Trayectoria Literaria y Reconocimiento
Josefina es creadora de una poesía íntima, rica en vivencias, aferrada a sus recuerdos y sus sueños, y llena de nostalgia por su tierra canaria. Escribió obras fundamentales como Versos y estampas en 1927, Poema de la isla en 1930 y Marzo incompleto en 1968, siendo su poema más famoso «Me busco y no me encuentro». Una vez que la Guerra Civil estalló, la familia de la Torre decidió no exiliarse, pero tuvieron problemas para volver a las islas. Josefina tuvo que abandonar su vocación como escritora y adaptarse al régimen. Su reconocimiento llegó muy tarde; a principios de los años 2000 se le otorgaron algunos premios y elogios, pero falleció poco después, en 2002.
Interpretación del Poema «Me busco y no me encuentro»
El primer verso del poema («Me busco y no me encuentro») nos presenta el tema central: la insatisfacción de Josefina consigo misma. Es posible que esa insatisfacción se deba a su deseo no cumplido de ser madre, siendo este un tema constante en todo el poema e incluso del propio poemario al que pertenece. Así pues, como se comenta anteriormente, se manifiesta en este poema uno de los motivos líricos de la voz poética de Josefina: su descontento personal incrementado por la ausencia del hijo («rondo por las oscuras paredes de mí misma»). Josefina aborda a través de estos versos la temática existencial ante el anhelo de desarrollarse como mujer, como persona e incluso artísticamente. Los versos restantes expresan la angustia de la autora, que no hacen más que reiterar de modo paralelístico su desconcierto vital al enfatizar y casi calcar esa idea principal («y rondo por las sordas paredes de mí misma»).
Análisis de la Estructura y el Lenguaje
Nos encontramos ante un texto lírico que consta de 13 versos, donde está presente la función emotiva del lenguaje en la subjetividad manifestada al hablar de sus dolorosas frustraciones. Asimismo, es inherente a este texto la función poética reflejada en el embellecimiento de la lengua, la perfección lírica, el ritmo y la musicalidad.
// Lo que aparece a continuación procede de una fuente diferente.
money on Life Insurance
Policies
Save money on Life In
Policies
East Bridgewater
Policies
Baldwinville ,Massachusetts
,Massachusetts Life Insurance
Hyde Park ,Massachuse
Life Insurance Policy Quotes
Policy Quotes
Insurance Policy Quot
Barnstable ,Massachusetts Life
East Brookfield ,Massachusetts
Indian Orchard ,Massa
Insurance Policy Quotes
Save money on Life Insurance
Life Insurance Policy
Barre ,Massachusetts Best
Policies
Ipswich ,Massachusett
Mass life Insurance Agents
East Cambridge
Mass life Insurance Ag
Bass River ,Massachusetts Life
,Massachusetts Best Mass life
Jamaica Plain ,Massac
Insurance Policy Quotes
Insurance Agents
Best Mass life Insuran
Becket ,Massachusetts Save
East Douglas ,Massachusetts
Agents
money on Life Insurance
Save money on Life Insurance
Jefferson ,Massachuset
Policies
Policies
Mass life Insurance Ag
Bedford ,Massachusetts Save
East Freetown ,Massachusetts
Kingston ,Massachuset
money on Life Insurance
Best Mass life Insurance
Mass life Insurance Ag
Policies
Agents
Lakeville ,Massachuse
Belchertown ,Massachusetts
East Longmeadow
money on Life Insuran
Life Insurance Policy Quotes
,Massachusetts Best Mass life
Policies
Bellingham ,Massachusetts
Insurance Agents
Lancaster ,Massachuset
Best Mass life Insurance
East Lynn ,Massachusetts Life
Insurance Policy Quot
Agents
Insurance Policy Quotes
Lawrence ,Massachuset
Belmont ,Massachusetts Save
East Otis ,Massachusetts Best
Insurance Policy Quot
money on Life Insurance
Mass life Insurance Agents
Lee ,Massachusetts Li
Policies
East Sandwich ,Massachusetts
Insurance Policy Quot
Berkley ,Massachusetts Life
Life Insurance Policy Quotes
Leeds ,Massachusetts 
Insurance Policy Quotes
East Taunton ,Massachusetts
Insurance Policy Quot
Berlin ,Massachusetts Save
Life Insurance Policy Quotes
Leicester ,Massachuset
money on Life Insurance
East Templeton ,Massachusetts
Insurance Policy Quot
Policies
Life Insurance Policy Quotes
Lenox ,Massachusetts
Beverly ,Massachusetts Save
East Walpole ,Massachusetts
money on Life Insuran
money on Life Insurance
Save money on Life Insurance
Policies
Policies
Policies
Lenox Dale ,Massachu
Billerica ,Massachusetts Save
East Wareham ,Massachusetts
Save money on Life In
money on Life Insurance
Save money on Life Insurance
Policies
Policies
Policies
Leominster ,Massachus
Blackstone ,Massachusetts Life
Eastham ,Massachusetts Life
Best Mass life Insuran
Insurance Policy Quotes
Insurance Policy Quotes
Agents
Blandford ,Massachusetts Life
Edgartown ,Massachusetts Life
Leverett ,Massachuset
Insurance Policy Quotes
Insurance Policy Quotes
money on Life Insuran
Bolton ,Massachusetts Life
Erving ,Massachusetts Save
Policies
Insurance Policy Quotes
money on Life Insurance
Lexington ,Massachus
Estos trece versos no aparecen divididos de forma clara, pues la autora reitera la idea de desasosiego e insatisfacción a lo largo de todo el escrito; no obstante, se puede interpretar la siguiente estructura:
- Versos 1 al 5: Josefina nos muestra su preocupación por encontrar a su yo interior («interrogo al silencio y a este torpe vacío»).
- Versos 6 al 11: Se representa esa insatisfacción que no es solo interior, sino también exterior; ella se ve como un ente que solo vive («y ahora voy como dormida en las tinieblas»). La poeta es consciente de que el deseo de ser madre, el cual no se cumple, es el causante de su sufrimiento.
- Versos 12 y 13: Muestran la estructura circular del poema, reiterando la idea del verso 2 en el 12. En el último verso se refleja cómo la autora tiene esperanzas de volver a ser ella misma.
El Espacio y la Métrica en la Obra
El Espacio Interior y Metafórico
Debemos destacar en este poema el espacio, ya que es constante y fundamental. Se trata de un espacio interior, ya que la autora realiza una búsqueda metafórica de su yo más íntimo por las esquinas y las paredes de su ser, rondando entre la oscuridad sin hallar aquello que busca. Es un espacio vacío que evidencia su profundo anhelo y consecuente frustración.
Métrica y Composición
El poema está compuesto por 13 versos siguiendo una combinación de heptasílabos y alejandrinos. La rima es consonante en los versos que la poseen, ya que algunos quedan sueltos. El poema no pertenece a ninguna estrofa concreta, pero recuerda a una lira por la combinación de versos mencionada, una experimentación muy común en esa época.
Recursos Estilísticos Empleados
Por último, en cuanto a los recursos estilísticos, encontramos diferentes metáforas como «oscuras paredes», señalando la oscuridad de su interior, o «eco de mis incertidumbres», la cual refleja las respuestas que no encuentra a sus preguntas. También destacan las anáforas de las palabras «y», «no» y «que», las cuales reiteran la búsqueda intensa de Josefina, expresando al lector la desesperación que siente por encontrarse.